A role for HLA-B1 proteins in autoimmune diseases was previously demonstrated, for example, in multiple sclerosis,⁴  substantiating that HLA-DRB1 amino acids predispose immune responses. This finding led to the hypothesis that altering the binding affinity for HLA-DRB1 may modify the immune response. Copaxone, an immunomodulatory polypeptide that binds to HLA-DRB1 proteins on the surface of antigen-presenting cells and competes with myelin antigens for activation of effector T cells, was shown to be beneficial in patients with relapsing-remitting multiple sclerosis,⁵  especially those with HLA-DRB1*1501.⁶  This serves as a proof of concept that modulating HLA-DRB1 proteins’ binding can affect immune response.

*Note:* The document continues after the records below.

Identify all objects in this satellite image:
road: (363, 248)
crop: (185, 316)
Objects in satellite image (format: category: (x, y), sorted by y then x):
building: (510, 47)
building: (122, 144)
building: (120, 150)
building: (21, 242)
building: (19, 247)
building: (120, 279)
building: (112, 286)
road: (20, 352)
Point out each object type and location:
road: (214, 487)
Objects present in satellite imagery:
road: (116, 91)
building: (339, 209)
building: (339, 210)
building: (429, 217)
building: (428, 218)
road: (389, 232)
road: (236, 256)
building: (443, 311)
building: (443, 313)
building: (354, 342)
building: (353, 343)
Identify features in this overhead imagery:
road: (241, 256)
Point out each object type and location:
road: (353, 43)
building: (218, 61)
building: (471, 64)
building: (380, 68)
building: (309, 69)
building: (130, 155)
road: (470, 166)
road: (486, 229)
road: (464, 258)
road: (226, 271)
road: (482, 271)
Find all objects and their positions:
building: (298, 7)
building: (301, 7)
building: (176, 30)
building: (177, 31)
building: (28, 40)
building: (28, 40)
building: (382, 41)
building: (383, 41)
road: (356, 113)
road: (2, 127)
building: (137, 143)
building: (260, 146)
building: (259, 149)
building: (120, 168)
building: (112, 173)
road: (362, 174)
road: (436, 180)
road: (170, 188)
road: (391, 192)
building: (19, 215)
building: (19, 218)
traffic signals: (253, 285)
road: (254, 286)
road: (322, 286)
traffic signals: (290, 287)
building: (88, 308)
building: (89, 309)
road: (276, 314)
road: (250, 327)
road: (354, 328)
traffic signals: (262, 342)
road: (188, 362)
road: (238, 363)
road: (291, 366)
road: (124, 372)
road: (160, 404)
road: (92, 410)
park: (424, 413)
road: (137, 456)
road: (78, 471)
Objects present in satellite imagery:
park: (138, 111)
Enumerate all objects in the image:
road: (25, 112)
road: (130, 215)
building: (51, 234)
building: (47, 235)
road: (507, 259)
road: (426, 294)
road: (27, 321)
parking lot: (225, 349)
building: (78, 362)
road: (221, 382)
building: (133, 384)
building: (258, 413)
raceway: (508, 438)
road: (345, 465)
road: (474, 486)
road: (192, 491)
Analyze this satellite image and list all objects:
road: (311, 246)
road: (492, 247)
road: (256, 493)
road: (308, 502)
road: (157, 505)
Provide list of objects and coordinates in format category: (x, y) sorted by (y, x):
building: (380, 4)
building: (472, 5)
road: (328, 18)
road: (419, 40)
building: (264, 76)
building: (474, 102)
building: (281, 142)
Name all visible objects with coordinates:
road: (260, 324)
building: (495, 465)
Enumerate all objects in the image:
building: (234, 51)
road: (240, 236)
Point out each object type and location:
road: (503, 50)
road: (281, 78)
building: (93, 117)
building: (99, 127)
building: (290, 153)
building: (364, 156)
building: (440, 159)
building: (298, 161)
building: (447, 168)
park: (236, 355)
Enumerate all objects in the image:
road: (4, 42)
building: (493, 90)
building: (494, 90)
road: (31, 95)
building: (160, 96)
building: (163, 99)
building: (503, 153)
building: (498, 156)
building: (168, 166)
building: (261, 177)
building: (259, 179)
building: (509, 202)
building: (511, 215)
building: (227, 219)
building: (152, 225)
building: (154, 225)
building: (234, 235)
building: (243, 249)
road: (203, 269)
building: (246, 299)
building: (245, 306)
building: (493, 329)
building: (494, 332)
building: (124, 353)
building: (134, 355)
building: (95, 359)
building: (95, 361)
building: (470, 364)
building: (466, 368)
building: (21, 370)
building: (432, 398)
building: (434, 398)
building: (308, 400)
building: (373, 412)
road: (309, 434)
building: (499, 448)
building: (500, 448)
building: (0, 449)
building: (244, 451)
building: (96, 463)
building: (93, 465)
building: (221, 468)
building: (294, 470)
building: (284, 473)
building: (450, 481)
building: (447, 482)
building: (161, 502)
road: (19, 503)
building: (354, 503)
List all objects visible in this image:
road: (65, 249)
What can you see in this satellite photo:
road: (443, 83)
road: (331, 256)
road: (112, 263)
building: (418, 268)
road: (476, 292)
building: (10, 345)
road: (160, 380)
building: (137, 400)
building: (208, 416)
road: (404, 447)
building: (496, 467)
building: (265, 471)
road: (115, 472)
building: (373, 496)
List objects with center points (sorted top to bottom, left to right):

The story with asparaginase is somewhat different. The native asparaginase, used in the pediatric studies,¹  was recently removed from the market. The alternative, pegylated asparaginase was developed for patients with allergic reactions to the native enzyme and is associated with allergic reactions to the pegylated moiety,⁷  which exists in canned food and cosmetic products. Further, Erwinia asparaginase was recently approved for patients with allergic reactions to the native enzyme,⁸  but patients may react to both formulations. In addition, HLA-DRB1 does not encompass all the explanations for asparaginase allergic reactions, as was demonstrated by the same group.⁹  Specifically, Chen et al studied 485 children and have shown that 5 single nucleotide polymorphisms in the glutamate α-amino-3-hydroxy-5-methyl-4-isoxazolepropionic acid receptor subunit 1 (GRIA1) gene were associated with asparaginase allergic reactions. Finally, some clinicians may have used either antihistamines or glucocorticoids to mitigate initial allergic reactions in the pediatric studies,¹  affecting the true denominator of allergic reactions. In spite of all of this, and based on the current data from Fernandez et al,¹  it will be interesting to see if a prospective trial will identify patients predisposed to developing immune responses to asparaginase based on their HLA-DRB1 alleles and whether those patients will benefit from offering Erwinia asparaginase or another intervention.